The world’s largest movie theater chain is fighting back against NBCUniversal’s plans to release at least some movies simultaneously to theaters and to homes.
On the heels of Universal Pictures’ animated feature film Trolls World Tour generating upwards of $100 million from premium video-on-demand and other digital channels in less than three weeks of release, NBCUniversal CEO Jeff Shell April 28 told The Wall Street Journal the studio would pursue a simultaneous theatrical/home entertainment release strategy going forward.
“The results for Trolls World Tour exceeded our expectations and demonstrated the viability of PVOD,” Shell said. “As soon as theaters reopen, we expect to release movies on both formats.”
AMC Theatres CEO Adam Aron promptly fired off a letter to the studio’s chairwoman, Donna Langley, saying it would no longer screen Universal movies if it turns a cold shoulder to the traditional 90-day theatrical window.
“This radical change by Universal to the business model that currently exists between our two companies represents nothing but downside for us and is categorically unacceptable to AMC Entertainment,” Aron wrote in the letter. “Going forward, AMC will not license any Universal movies in any of our 1,000 theaters globally on these terms.”
AMC’s strategy mirrors exhibitor sentiment that has shunned Netflix original movies since the subscription streaming video behemoth releases its movies concurrently with any theatrical distribution.
Aron, along with 600 AMC executives, has been furloughed as the chain saw its business literally shuttered over night to help curb spread of the coronavirus. He said Shell’s comments suggest Universal is moving away from a long-term business model between AMC and Universal.
Aron said the chain, which remains largely closed despite governors in select states authorizing the re-opening of theaters, would not distribute Universal — or any other studio’s content — globally if they stray away from the “theaters first” doctrine.
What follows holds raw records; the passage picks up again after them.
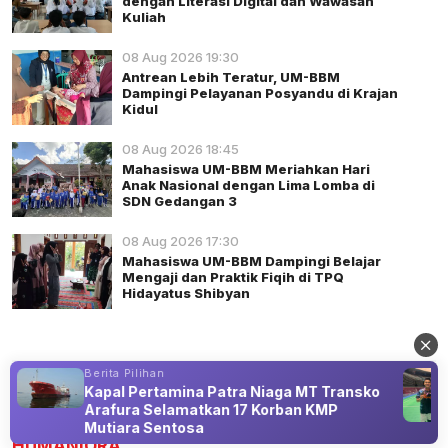
dengan Literasi Digital dan Wawasan
Kuliah
08 Aug 2026 19:30
Antrean Lebih Teratur, UM-BBM
Dampingi Pelayanan Posyandu di Krajan
Kidul
08 Aug 2026 18:45
Mahasiswa UM-BBM Meriahkan Hari
Anak Nasional dengan Lima Lomba di
SDN Gedangan 3
08 Aug 2026 17:30
Mahasiswa UM-BBM Dampingi Belajar
Mengaji dan Praktik Fiqih di TPQ
Hidayatus Shibyan
Berita Pilihan
Kapal Pertamina Patra Niaga MT Transko
Advertisement
Arafura Selamatkan 17 Korban KMP
Mutiara Sentosa
HUMANIORA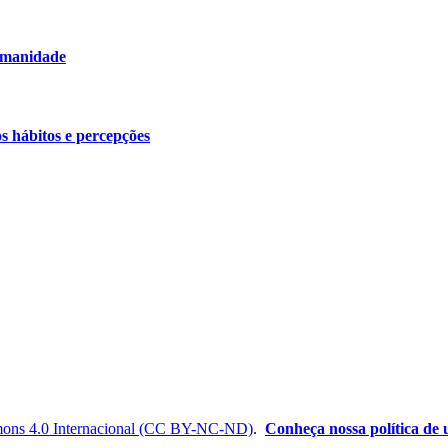
humanidade
os hábitos e percepções
ons 4.0 Internacional (CC BY-NC-ND)
.
Conheça nossa política de u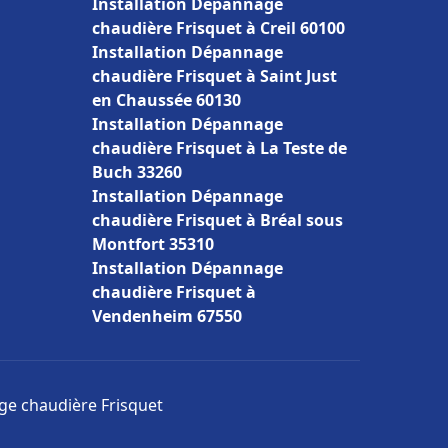
Installation Dépannage
chaudière Frisquet à Creil 60100
Installation Dépannage
chaudière Frisquet à Saint Just
en Chaussée 60130
Installation Dépannage
chaudière Frisquet à La Teste de
Buch 33260
Installation Dépannage
chaudière Frisquet à Bréal sous
Montfort 35310
Installation Dépannage
chaudière Frisquet à
Vendenheim 67550
age chaudière Frisquet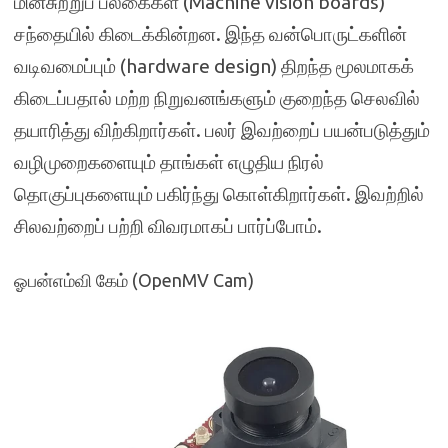
மின்சுற்றுப் பலகைகள் (Machine vision boards)
சந்தையில் கிடைக்கின்றன. இந்த வன்பொருட்களின்
வடிவமைப்பும் (hardware design) திறந்த மூலமாகக்
கிடைப்பதால் மற்ற நிறுவனங்களும் குறைந்த செலவில்
தயாரித்து விற்கிறார்கள். பலர் இவற்றைப் பயன்படுத்தும்
வழிமுறைகளையும் தாங்கள் எழுதிய நிரல்
தொகுப்புகளையும் பகிர்ந்து கொள்கிறார்கள். இவற்றில்
சிலவற்றைப் பற்றி விவரமாகப் பார்ப்போம்.
ஓபன்எம்வி கேம் (OpenMV Cam)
The executive said theatrical releases is a segue for future retail distribution, including boosting publicity, positive word-of-mouth, critical acclaim and downstream revenue. Aron said Universal wants to have its cake and eat it too by combining distribution channels.
“[Universal] assumes that we will meekly accept a reshaped view of how studios and exhibitors should interact, with zero concern on how its actions affect us,” Aron said.
He said AMC has invested significant time and energy with Universal executives over the past few years trying to figure out a new distribution models that would be beneficial both parties. Aron has previously mentioned helping studios distribute movies on its website and in theaters — the latter through packaged media.
“AMC is willing to sit down with Universal to discuss different windows strategies and different economic models between your company and ours,” Aron wrote. “However, in the absence of such discussions, and an acceptable conclusion thereto, our decades of incredibly successful business activity together has sadly come to an end.”
Universal Pictures, in a statement, called Aron’s letter disappointing. It said the decision to release Trolls World Tour on PVOD was done to offer consumers sheltering in home an alternative entertainment option.
“Based on the enthusiastic response to the film, we believe we made the right move,” Universal said. “In fact, given the choice of not releasing Trolls World Tour, which would not only have prevented consumers from experiencing the movie but also negatively impacted our partners and employees, the decision was clear.”
The studio said it still believes in the theatrical business model and said it has made no comment to contrary. It said it always seeks to make its movies available to as wide an audience as possible.
“We look forward to having additional private conversations with our exhibition partners, but are disappointed by this seemingly coordinated attempt from AMC and [trade group National Association of Theatre Owners] to confuse our position and our actions,” Universal said.